═════ TEXT SECTION

Report: Investment in Baltimore Uneven by Race
Investment in Baltimore is highly concentrated in ways that reinforce historic racial and economic inequality, according to a new report from the Urban Institute funded by the Annie E. Casey Foundation. However, one major community development project has boosted capital flowing into one largely Black community in the city’s east side, according to the analysis.
Neighborhood Investment Flows Into Baltimore compares private, public and philanthropic dollars flowing into the city’s neighborhoods from 2004–2016, finding that predominantly Black communities receive far less investment than neighborhoods that are largely white.
The findings are similar to those released in a 2019 Urban Institute report, The Black Butterfly, which analyzed city investment data over five years. Both reports note that Baltimore’s disparities in investment can be traced to century-old policies that confined Black residents to less desirable neighborhoods, including racial housing covenants and redlining practices.

══════════
═════ RECORDS SHOWN

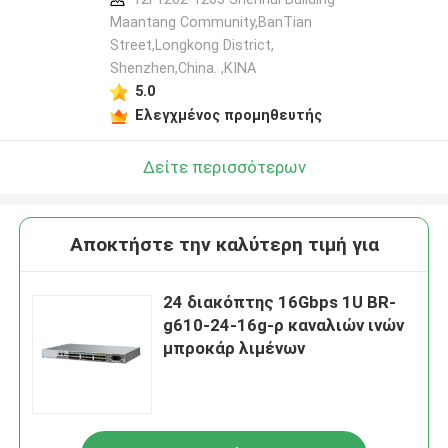
Maantang Community,BanTian
Street,Longkong District,
Shenzhen,China. ,ΚΙΝΑ
5.0
Ελεγχμένος προμηθευτής
Δείτε περισσότερων
Αποκτήστε την καλύτερη τιμή για
24 διακόπτης 16Gbps 1U BR-
g610-24-16g-ρ καναλιών ινών
μπροκάρ λιμένων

══════════

## WORK INSTRUCTION 1
Using the Baltimore investment article, decide whether each statement agrees with it: (a) the new report was funded by the Annie E. Casey Foundation; (b) The Black Butterfly analyzed city investment data over ten years; (c) a major community development project boosted capital flowing into a community on the city's west side. Answer yes or no for each and quote the words that settle it.
## WORK INSTRUCTION 2
Write the next part of the Baltimore investment article, starting after its final sentence.

## TASK RESPONSE 1
(a) Yes: "a new report from the Urban Institute funded by the Annie E. Casey Foundation"
(b) No: "which analyzed city investment data over five years"
(c) No: "one largely Black community in the city’s east side"

## TASK RESPONSE 2
“With less access to capital, Baltimore’s Black residents are stifled in their abilities to become entrepreneurs and homeowners, which limits their opportunities to build wealth and assets,” says Kimberly Spring, director of research and evaluation at the Casey Foundation. “This situation acts to reinforce racial segregation and inequality and affects the resources and amenities available to Black communities.”
From 2004–2016, households in neighborhoods where residents are predominantly white received, on average, three times more investment per year than those in communities that were more than 85 percent Black — or $26,500 per household compared to $8,160, according to the report.
Broken down over that same period, per household, majority white neighborhoods received each year:
- seven times more in small business loans than did largely Black communities;
- four times more in commercial real-estate loans;
- three times more investment in construction, demolition and property rehabilitation; and
- two times the amount for loans for multifamily houses and three times as much for single-family homes.
Though public spending and mission-driven lending are spread much more equitably across the city, they represent just a fraction of overall investment — indicating a need for greater government and philanthropic commitments to help spur larger flows of capital into Black communities, the report says.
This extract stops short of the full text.